[Extracted page text data]

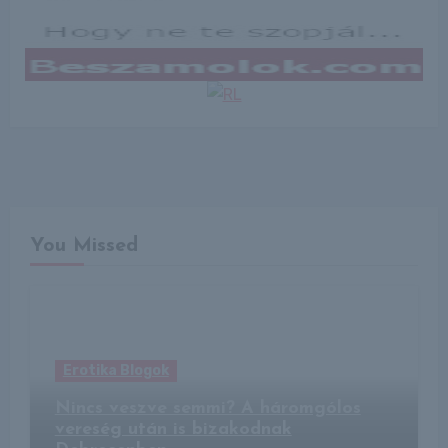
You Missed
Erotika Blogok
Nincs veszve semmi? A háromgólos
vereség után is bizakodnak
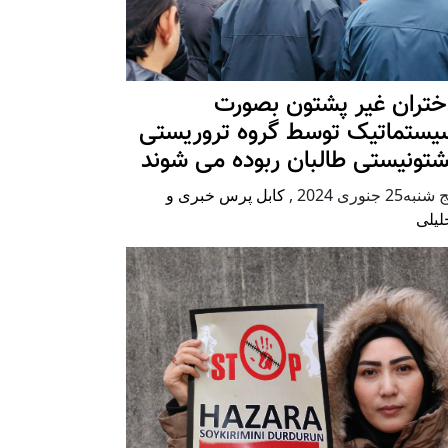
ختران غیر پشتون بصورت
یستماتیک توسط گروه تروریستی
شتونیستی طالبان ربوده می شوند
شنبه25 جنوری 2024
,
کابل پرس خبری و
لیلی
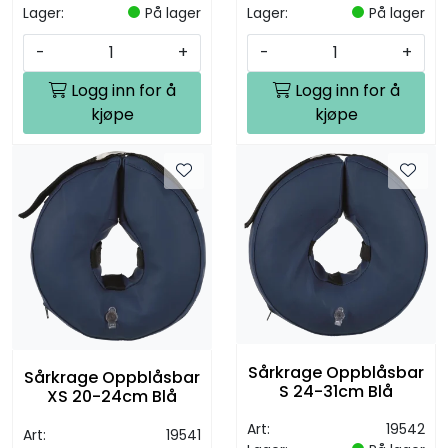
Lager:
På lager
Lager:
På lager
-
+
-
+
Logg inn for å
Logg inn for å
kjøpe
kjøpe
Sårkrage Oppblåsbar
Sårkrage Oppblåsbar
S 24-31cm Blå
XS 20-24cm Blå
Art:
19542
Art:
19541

---

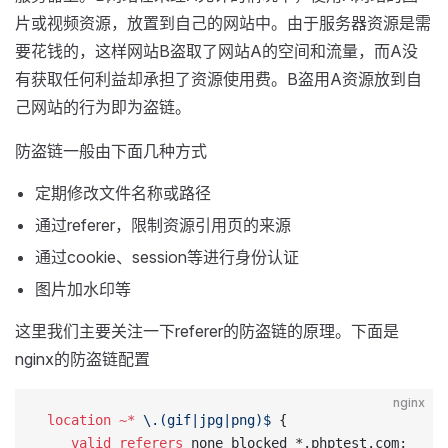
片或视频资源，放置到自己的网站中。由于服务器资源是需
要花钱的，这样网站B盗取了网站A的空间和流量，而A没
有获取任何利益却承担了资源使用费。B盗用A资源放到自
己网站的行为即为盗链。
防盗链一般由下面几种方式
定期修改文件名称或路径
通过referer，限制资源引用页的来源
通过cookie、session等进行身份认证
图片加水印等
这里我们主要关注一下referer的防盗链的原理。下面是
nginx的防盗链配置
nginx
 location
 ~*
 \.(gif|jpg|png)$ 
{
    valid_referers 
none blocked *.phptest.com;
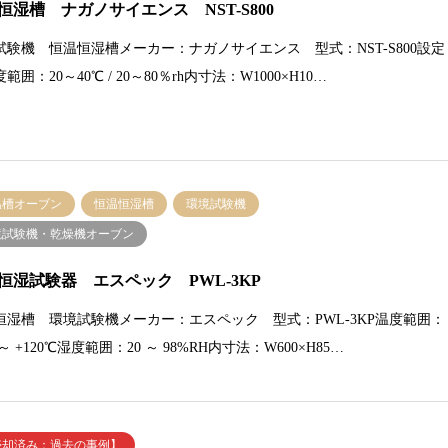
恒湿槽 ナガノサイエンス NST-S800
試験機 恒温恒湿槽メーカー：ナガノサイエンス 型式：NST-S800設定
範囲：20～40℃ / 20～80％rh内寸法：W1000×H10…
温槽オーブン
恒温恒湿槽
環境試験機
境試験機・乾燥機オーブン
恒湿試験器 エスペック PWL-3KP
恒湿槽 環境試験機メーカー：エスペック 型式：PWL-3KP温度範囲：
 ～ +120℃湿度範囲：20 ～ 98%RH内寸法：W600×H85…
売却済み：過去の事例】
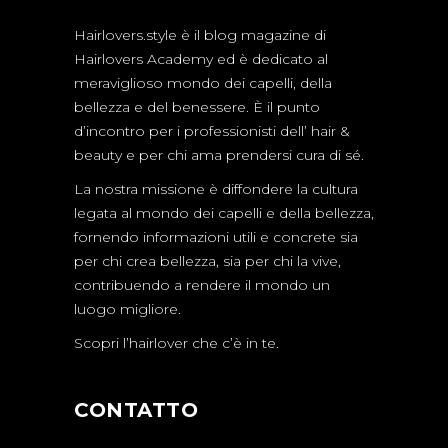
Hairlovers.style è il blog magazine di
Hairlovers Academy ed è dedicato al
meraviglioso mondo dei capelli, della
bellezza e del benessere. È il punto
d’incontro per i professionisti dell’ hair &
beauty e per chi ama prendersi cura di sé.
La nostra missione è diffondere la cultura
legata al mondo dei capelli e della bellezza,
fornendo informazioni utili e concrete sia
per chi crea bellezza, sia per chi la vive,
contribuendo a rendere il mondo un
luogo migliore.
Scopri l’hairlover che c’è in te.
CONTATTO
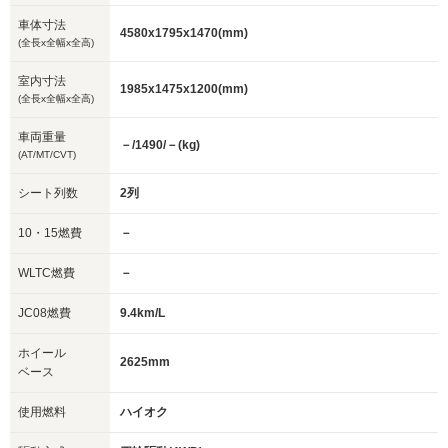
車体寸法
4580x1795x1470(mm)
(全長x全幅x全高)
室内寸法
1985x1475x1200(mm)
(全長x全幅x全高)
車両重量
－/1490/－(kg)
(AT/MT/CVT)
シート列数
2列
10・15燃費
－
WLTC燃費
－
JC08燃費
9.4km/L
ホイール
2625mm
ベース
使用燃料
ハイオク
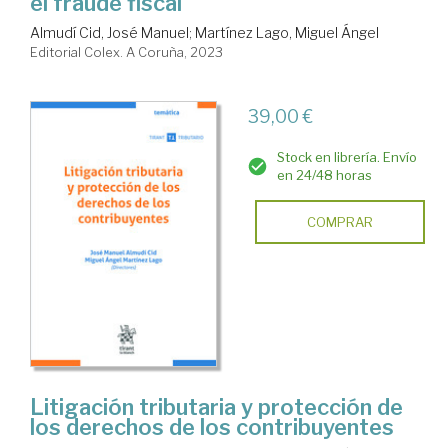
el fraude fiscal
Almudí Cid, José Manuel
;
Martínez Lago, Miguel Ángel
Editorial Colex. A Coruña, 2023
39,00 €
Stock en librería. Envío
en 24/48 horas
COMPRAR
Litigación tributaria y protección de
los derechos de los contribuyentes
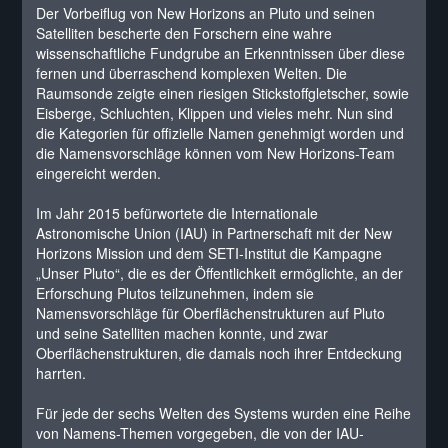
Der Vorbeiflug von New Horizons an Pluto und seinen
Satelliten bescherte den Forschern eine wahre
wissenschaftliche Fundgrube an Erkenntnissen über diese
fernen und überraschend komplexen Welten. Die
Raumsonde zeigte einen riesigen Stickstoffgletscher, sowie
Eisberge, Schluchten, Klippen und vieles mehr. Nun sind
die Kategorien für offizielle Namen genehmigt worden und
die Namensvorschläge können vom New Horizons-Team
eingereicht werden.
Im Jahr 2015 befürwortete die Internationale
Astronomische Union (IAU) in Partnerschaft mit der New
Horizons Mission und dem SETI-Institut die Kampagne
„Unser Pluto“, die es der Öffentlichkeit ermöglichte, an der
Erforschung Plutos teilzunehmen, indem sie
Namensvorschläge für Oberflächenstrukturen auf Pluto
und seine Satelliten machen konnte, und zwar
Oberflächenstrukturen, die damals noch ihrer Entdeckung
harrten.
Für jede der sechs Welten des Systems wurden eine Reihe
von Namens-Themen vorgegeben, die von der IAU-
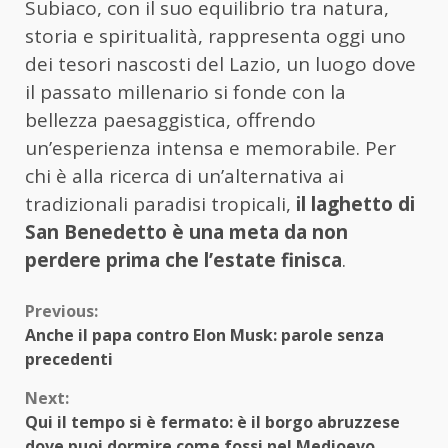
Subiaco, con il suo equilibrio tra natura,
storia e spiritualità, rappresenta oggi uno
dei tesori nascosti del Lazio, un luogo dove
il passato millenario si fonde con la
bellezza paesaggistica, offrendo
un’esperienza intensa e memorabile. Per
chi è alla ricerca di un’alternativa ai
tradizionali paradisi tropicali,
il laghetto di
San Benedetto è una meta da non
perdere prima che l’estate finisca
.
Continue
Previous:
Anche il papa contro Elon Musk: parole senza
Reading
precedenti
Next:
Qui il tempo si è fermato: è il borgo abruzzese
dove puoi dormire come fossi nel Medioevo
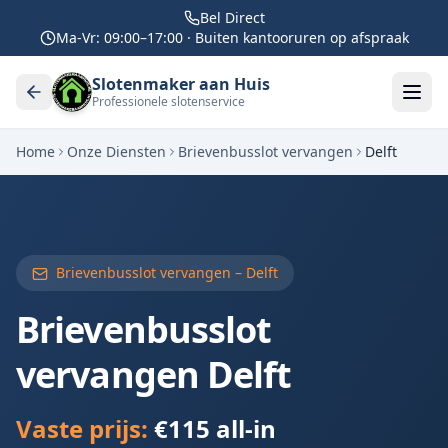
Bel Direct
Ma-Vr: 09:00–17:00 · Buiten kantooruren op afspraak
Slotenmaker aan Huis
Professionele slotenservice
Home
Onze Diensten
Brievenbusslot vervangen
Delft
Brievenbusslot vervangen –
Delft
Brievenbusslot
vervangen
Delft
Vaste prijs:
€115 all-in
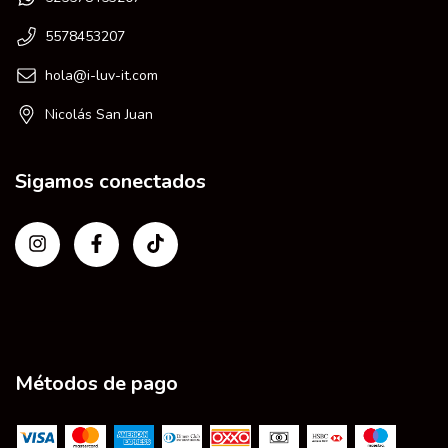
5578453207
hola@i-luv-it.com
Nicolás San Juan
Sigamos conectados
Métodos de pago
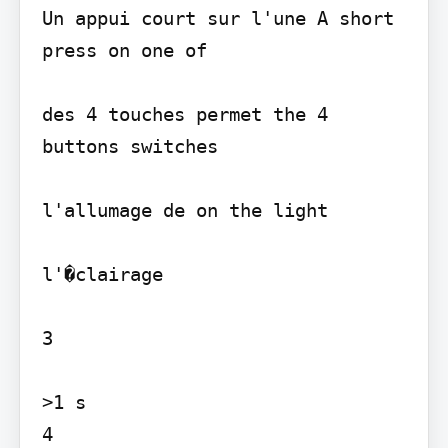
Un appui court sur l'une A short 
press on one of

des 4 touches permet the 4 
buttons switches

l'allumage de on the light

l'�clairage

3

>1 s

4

...

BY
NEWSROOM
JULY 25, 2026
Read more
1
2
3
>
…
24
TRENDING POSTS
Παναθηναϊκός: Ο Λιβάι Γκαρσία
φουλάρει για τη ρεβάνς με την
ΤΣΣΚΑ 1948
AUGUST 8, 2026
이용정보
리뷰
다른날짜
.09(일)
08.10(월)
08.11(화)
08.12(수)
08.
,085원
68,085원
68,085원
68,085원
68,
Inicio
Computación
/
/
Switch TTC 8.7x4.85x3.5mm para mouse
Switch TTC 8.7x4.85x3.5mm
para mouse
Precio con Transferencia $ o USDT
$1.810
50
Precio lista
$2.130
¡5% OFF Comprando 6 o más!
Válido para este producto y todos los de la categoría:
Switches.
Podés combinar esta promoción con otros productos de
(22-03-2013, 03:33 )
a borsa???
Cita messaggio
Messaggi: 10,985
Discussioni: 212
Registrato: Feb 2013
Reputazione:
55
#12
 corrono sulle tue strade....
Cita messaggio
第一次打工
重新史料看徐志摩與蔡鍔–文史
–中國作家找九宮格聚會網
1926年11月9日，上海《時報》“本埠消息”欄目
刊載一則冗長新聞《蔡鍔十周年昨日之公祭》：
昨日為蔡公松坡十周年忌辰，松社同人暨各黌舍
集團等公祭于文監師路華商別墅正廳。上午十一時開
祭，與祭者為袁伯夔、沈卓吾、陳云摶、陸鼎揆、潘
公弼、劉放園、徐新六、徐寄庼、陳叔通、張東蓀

- Problem -
Among the lines above, the one with "nginx的防盗链配置" opens the part to repeat and the one with "und seine Satelliten machen konnte, und zwar" closes it; repeat only that part exactly, with no pictures.

- Answer box -
nginx的防盗链配置
nginx
 location
 ~*
 \.(gif|jpg|png)$ 
{
    valid_referers 
none blocked *.phptest.com;
恒湿槽 ナガノサイエンス NST-S800
試験機 恒温恒湿槽メーカー：ナガノサイエンス 型式：NST-S800設定
範囲：20～40℃ / 20～80％rh内寸法：W1000×H10…
温槽オーブン
恒温恒湿槽
環境試験機
境試験機・乾燥機オーブン
恒湿試験器 エスペック PWL-3KP
恒湿槽 環境試験機メーカー：エスペック 型式：PWL-3KP温度範囲：
 ～ +120℃湿度範囲：20 ～ 98%RH内寸法：W600×H85…
売却済み：過去の事例】
Hairlovers.style è il blog magazine di
Hairlovers Academy ed è dedicato al
meraviglioso mondo dei capelli, della
bellezza e del benessere. È il punto
d’incontro per i professionisti dell’ hair &
beauty e per chi ama prendersi cura di sé.
La nostra missione è diffondere la cultura
legata al mondo dei capelli e della bellezza,
fornendo informazioni utili e concrete sia
per chi crea bellezza, sia per chi la vive,
contribuendo a rendere il mondo un
luogo migliore.
Scopri l’hairlover che c’è in te.
CONTATTO
車体寸法
4580x1795x1470(mm)
(全長x全幅x全高)
室内寸法
1985x1475x1200(mm)
(全長x全幅x全高)
車両重量
－/1490/－(kg)
(AT/MT/CVT)
シート列数
2列
10・15燃費
－
WLTC燃費
－
JC08燃費
9.4km/L
ホイール
2625mm
ベース
使用燃料
ハイオク
el fraude fiscal
Almudí Cid, José Manuel
;
Martínez Lago, Miguel Ángel
Editorial Colex. A Coruña, 2023
39,00 €
Stock en librería. Envío
en 24/48 horas
COMPRAR
Litigación tributaria y protección de
los derechos de los contribuyentes
Der Vorbeiflug von New Horizons an Pluto und seinen
Satelliten bescherte den Forschern eine wahre
wissenschaftliche Fundgrube an Erkenntnissen über diese
fernen und überraschend komplexen Welten. Die
Raumsonde zeigte einen riesigen Stickstoffgletscher, sowie
Eisberge, Schluchten, Klippen und vieles mehr. Nun sind
die Kategorien für offizielle Namen genehmigt worden und
die Namensvorschläge können vom New Horizons-Team
eingereicht werden.
Im Jahr 2015 befürwortete die Internationale
Astronomische Union (IAU) in Partnerschaft mit der New
Horizons Mission und dem SETI-Institut die Kampagne
„Unser Pluto“, die es der Öffentlichkeit ermöglichte, an der
Erforschung Plutos teilzunehmen, indem sie
Namensvorschläge für Oberflächenstrukturen auf Pluto
und seine Satelliten machen konnte, und zwar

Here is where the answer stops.